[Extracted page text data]
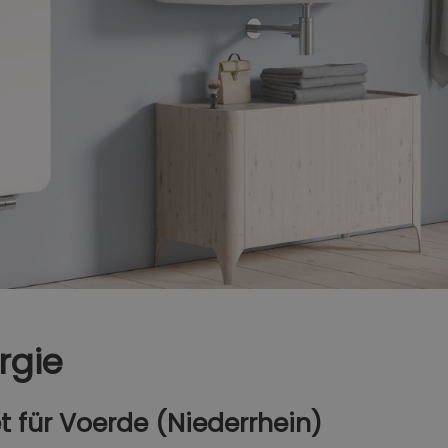
rgie
für Voerde (Niederrhein)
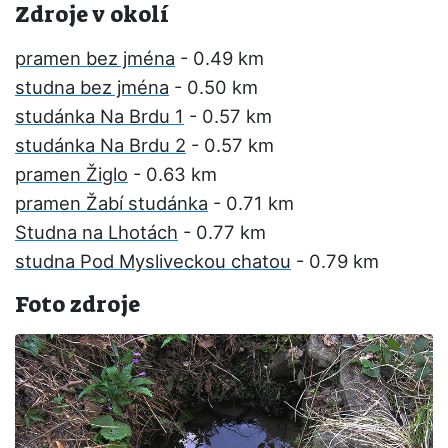
Zdroje v okolí
pramen bez jména
- 0.49 km
studna bez jména
- 0.50 km
studánka Na Brdu 1
- 0.57 km
studánka Na Brdu 2
- 0.57 km
pramen Žiglo
- 0.63 km
pramen Žabí studánka
- 0.71 km
Studna na Lhotách
- 0.77 km
studna Pod Mysliveckou chatou
- 0.79 km
Foto zdroje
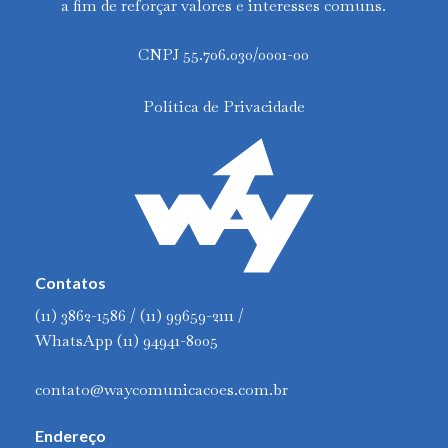
a fim de reforçar valores e interesses comuns.
CNPJ 55.706.030/0001-00
Política de Privacidade
Contatos
(11) 3862-1586 / (11) 99659-2111 /
WhatsApp (11) 94941-8005
contato@waycomunicacoes.com.br
Endereço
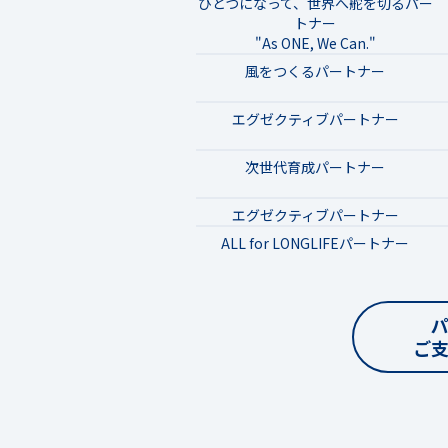
ひとつになって、世界へ舵を切るパー
トナー
"As ONE, We Can."
風をつくるパートナー
エグゼクティブパートナー
次世代育成パートナー
エグゼクティブパートナー
ALL for LONGLIFEパートナー
ご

Exercise directions
Search the entries for the word "Brdu" and copy every line that has it.

Answer box
studánka Na Brdu 1
studánka Na Brdu 2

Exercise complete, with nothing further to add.